Exercise:
The answer must consist only of the lines in the records below from the line with "1075 286 221" to the line with "96 835 1.06", both included, copied word for word with every picture left out.

Exercise data:
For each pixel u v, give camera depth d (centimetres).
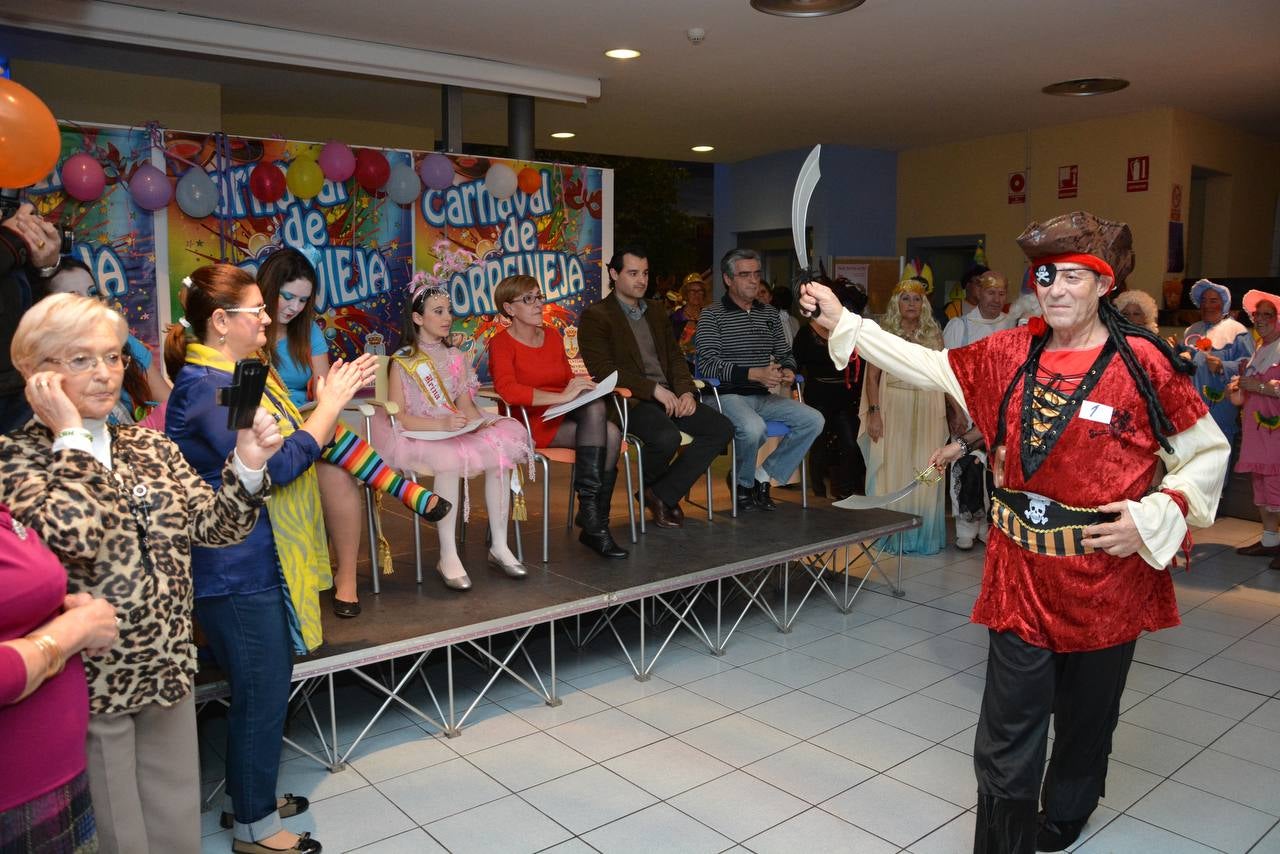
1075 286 221
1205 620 472
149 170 518
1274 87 714
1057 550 230
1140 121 809
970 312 582
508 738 343
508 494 403
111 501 191
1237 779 316
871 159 992
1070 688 249
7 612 149
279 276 312
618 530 482
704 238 1991
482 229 655
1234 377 580
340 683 393
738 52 606
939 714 362
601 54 611
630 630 459
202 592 249
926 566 565
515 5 504
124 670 196
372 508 371
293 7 507
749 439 499
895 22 539
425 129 941
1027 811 242
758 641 443
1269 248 984
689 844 275
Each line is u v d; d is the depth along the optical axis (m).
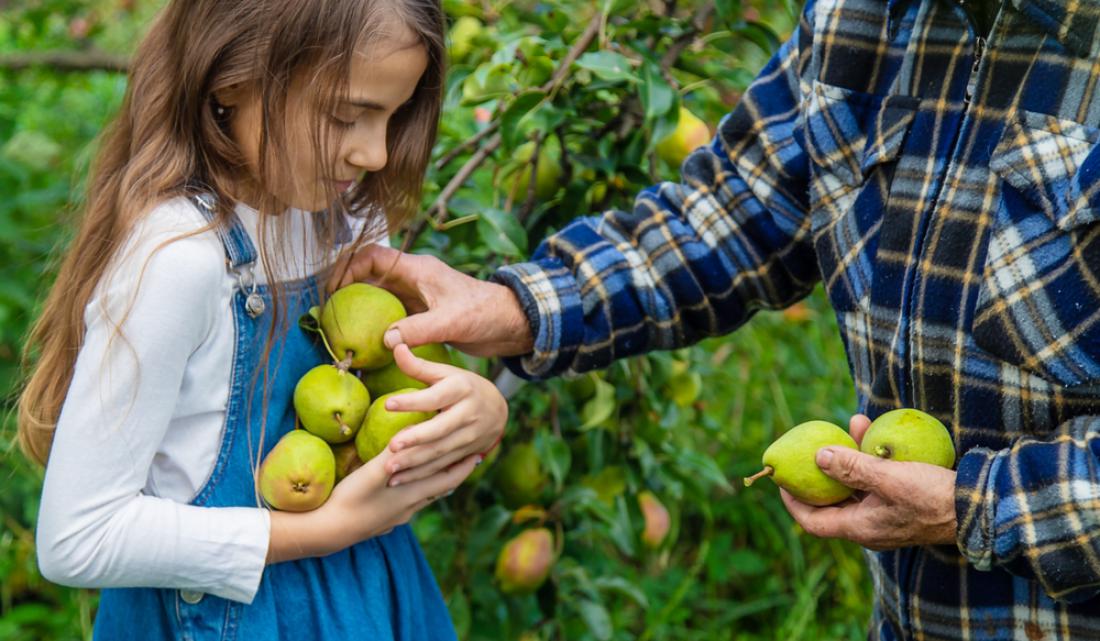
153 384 1.17
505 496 2.04
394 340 1.33
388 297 1.35
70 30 3.53
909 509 1.19
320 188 1.24
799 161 1.47
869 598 2.93
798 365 3.26
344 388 1.28
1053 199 1.17
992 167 1.20
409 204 1.40
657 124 1.81
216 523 1.22
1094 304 1.15
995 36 1.21
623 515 2.14
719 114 2.22
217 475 1.26
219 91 1.24
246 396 1.27
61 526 1.18
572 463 2.12
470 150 1.98
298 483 1.24
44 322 1.33
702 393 2.80
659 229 1.56
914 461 1.21
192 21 1.22
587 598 2.28
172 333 1.17
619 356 1.57
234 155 1.25
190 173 1.23
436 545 2.09
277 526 1.25
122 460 1.18
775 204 1.50
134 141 1.26
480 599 2.06
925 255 1.25
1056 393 1.19
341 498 1.27
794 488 1.26
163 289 1.17
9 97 3.28
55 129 3.47
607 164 1.94
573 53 1.84
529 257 2.01
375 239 1.42
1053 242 1.17
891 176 1.31
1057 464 1.14
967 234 1.22
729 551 3.05
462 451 1.34
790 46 1.53
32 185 3.11
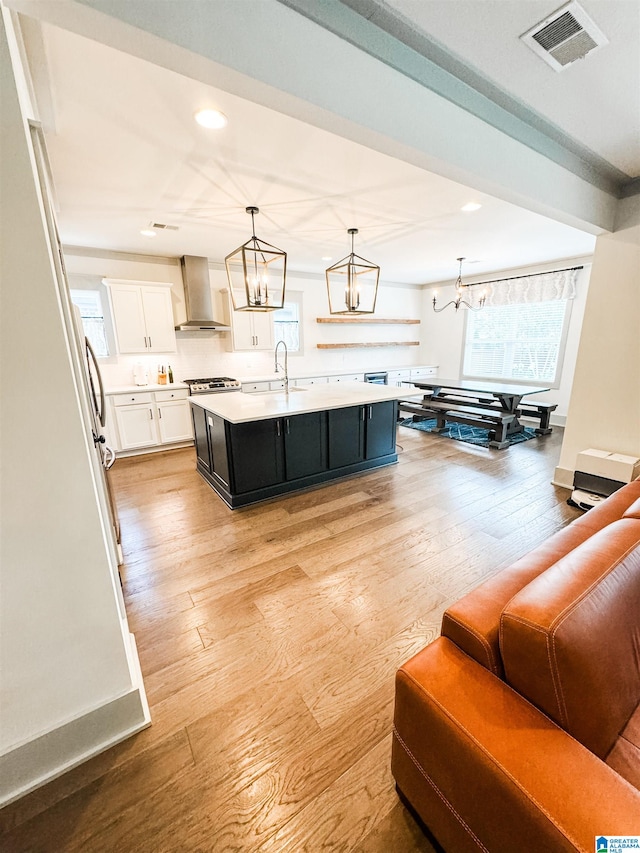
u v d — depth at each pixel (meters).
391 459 4.25
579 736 0.84
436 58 1.54
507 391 5.07
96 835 1.06
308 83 1.27
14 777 1.14
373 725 1.37
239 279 5.52
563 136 2.16
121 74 1.55
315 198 2.94
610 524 1.34
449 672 0.95
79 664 1.19
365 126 1.42
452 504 3.20
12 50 0.89
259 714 1.41
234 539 2.65
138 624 1.86
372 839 1.05
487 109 1.82
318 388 4.34
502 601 1.08
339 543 2.59
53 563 1.09
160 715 1.40
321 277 6.60
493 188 2.02
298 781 1.19
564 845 0.63
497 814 0.75
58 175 2.47
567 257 5.40
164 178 2.54
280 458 3.33
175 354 5.24
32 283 0.94
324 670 1.59
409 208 3.22
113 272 4.65
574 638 0.82
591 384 3.22
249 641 1.75
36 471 1.02
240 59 1.14
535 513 3.02
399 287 7.80
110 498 2.32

Reply:
1075 286 221
1205 620 472
149 170 518
1274 87 714
1057 550 230
1140 121 809
970 312 582
508 738 343
508 494 403
111 501 191
1237 779 316
871 159 992
1070 688 249
7 612 149
279 276 312
618 530 482
704 238 1991
482 229 655
1234 377 580
340 683 393
738 52 606
939 714 362
601 54 611
630 630 459
202 592 249
926 566 565
515 5 504
124 670 196
372 508 371
293 7 507
749 439 499
895 22 539
425 129 941
1027 811 242
758 641 443
1269 248 984
689 844 275
Each line is u v d; d is the depth along the optical axis (m).
153 384 1.17
505 496 2.04
394 340 1.33
388 297 1.35
70 30 3.53
909 509 1.19
320 188 1.24
799 161 1.47
869 598 2.93
798 365 3.26
344 388 1.28
1053 199 1.17
992 167 1.20
409 204 1.40
657 124 1.81
216 523 1.22
1094 304 1.15
995 36 1.21
623 515 2.14
719 114 2.22
217 475 1.26
219 91 1.24
246 396 1.27
61 526 1.18
572 463 2.12
470 150 1.98
298 483 1.24
44 322 1.33
702 393 2.80
659 229 1.56
914 461 1.21
192 21 1.22
587 598 2.28
172 333 1.17
619 356 1.57
234 155 1.25
190 173 1.23
436 545 2.09
277 526 1.25
122 460 1.18
775 204 1.50
134 141 1.26
480 599 2.06
925 255 1.25
1056 393 1.19
341 498 1.27
794 488 1.26
163 289 1.17
9 97 3.28
55 129 3.47
607 164 1.94
573 53 1.84
529 257 2.01
375 239 1.42
1053 242 1.17
891 176 1.31
1057 464 1.14
967 234 1.22
729 551 3.05
462 451 1.34
790 46 1.53
32 185 3.11
u v d — depth at each pixel (meters).
391 459 4.25
579 736 0.84
436 58 1.54
507 391 5.07
96 835 1.06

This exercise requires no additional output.